Пройдя через гостиную, как в классической сцене из фильма – то есть на каждом шагу срывая друг с друга одежду, – мы наконец в нижнем белье оказались возле моей постели. И тут, гораздо позже, чем мог бы предсказать беспристрастный наблюдатель, меня вдруг охватила паника.
– Черт побери! Следует ли нам это делать?
Ханна поднесла палец к щеке и немного подумала.
– Да, следует, – решительно произнесла она и, упав на кровать, поманила меня к себе.
Но я начал расхаживать между кроватью и дверью.
– Ханна, у меня только что закончилось с Элли, а тут еще полно вопросов, с которыми надо разобраться. И ты сейчас лежишь в очень неподходящем месте, и… и что-то я заговорил, как персонаж мыльной оперы. Господи, да что со мной такое?
Ханна засмеялась своим чудесным смехом, и сердце мое растаяло.
– Я уверена в том, что делаю, Чарли. Но если ты можешь пожалеть об этом утром, тогда, наверно, нам не стоит этого делать. – Однако по тону ее было ясно, что это никудышный аргумент, и она не сдвинулась с места.
– Обычно со мной не бывает так трудно, – пояснил я и, подойдя к кровати, встал на колени перед Ханной.
Она положила мне руку на бедро, ожидая зеленого света для дальнейших действий.
– Итак, ты пожалеешь об этом после?
– Думаю, я пожалею об этом утром, – ответил я с притворной грустью, и Ханна замерла. – Если мы не сделаем это сейчас же.
Поначалу все было как-то странно: хотя у меня и не было такого чувства, словно я вижу свою родную сестру раздетой, но не было и непринужденности нормальной первой ночи. Я знал ее близко как друг, а никакой друг не станет лезть руками туда, куда лез я. Ханна была не так смущена и твердо взяла дело в свои руки.
– О, черт побери, – вдруг сказала она. Я взглянул вниз, на свой пах.
– Честно говоря, это не та реакция, на которую я рассчитывал.
Она посмотрела на меня в волнении.
– Ну, ты знаешь, это как у тех, кто водил только автомобили с автоматическим управлением и не знает, за какие приборы хвататься.
– Да-а-а-а.
Признание далось ей нелегко.
– Ты знаешь, весь этот еврейский вопрос не так уж важен для меня, но так уж получилось, что до сих пор я спала только с еврейскими ребятами. Тут дело в совести. Моя мама категорически против секса до брака, и мне всегда казалось, что, если я буду им заниматься с евреями, тогда не так уж страшно. Но, гм-м, в результате я не совсем уверена, как обращаться с… гм-м… в общем, это касается обрезания.

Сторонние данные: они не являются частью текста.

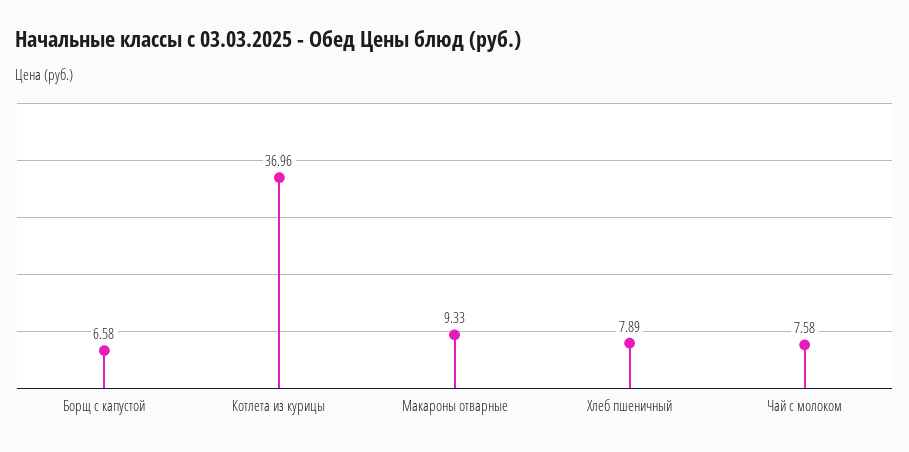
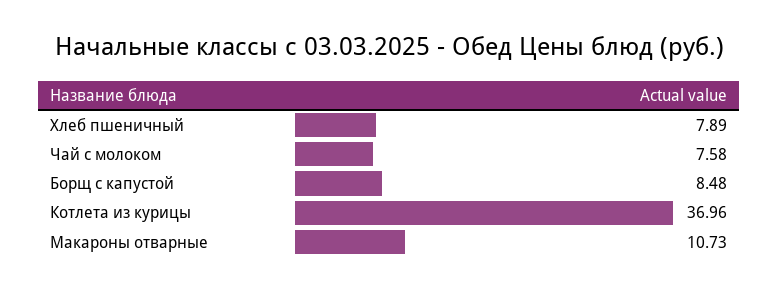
Борщ с капустой: 6.58 -> 8.48
Макароны отварные: 9.33 -> 10.73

Я имею в виду, что нужно делать с крайней плотью?
Улыбнувшись, я прочитал Ханне краткий курс для начинающих под восклицания «о-о!», «а-а!», «понятно» и «меня всегда это интересовало». Она начала экспериментировать под мои собственные восклицания «ой!», «ах!» и «не так сильно». И наконец я сказал: «Вот это уже на что-то похоже».

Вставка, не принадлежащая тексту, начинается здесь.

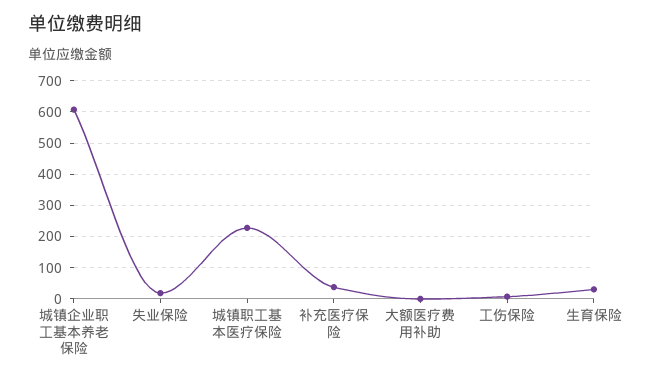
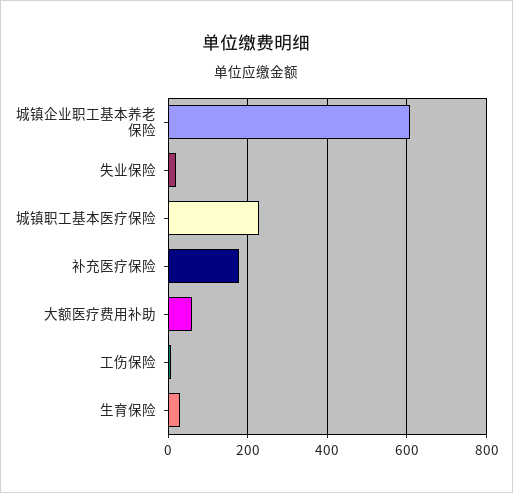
补充医疗保险: 40 -> 180
大额医疗费用补助: 0 -> 60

Мы не спешили, зная, что никогда больше это не будет так пронзительно, и чувствуя, что наши отношения созрели для этого шага. Я уже собрался скрепить сделку – о господи, и что это ко мне прицепились юридические термины! – но вдруг заколебался.
– Последний шанс передумать, – сказал я, глядя сверху вниз на Ханну. – Подумай о твоей маме.
– Для нас обоих нет пути назад, – улыбнулась она и притянула меня к себе.
* * *
Все рождественские праздники прошли как в тумане – так опьянен я был Ханной. Плотина прорвалась, и нас затопило – столько всего хлынуло, что мы засиживались поздно ночью и просто разговаривали. А потом шли в постель и без конца предавались любви. Ханна и Чарли – кто бы мог подумать? Пожалуй, даже к лучшему, что ее уволили. Элли оказала мне услугу. В этом была своя горькая ирония.
У меня кружилась голова от скорости, с которой развивались события. Но я испытывал спокойную уверенность, что Ханна никогда не поступила бы так, как Элли – она совсем другая. Мы чудесно встретили Новый год дома – у нас была вкусная еда, хорошая выпивка и восхитительный секс. А больше нам ничего было не нужно.
Конечно, я не был бы мужчиной, если бы не занялся на досуге сравнением двух своих возлюбленных. Но я понял, что это бессмысленно. Элли была моей первой любовью, и что бы она ни сделала, крошечный уголок моего сердца навсегда принадлежал ей. А рядом с Ханной я ощущал покой и полноту жизни.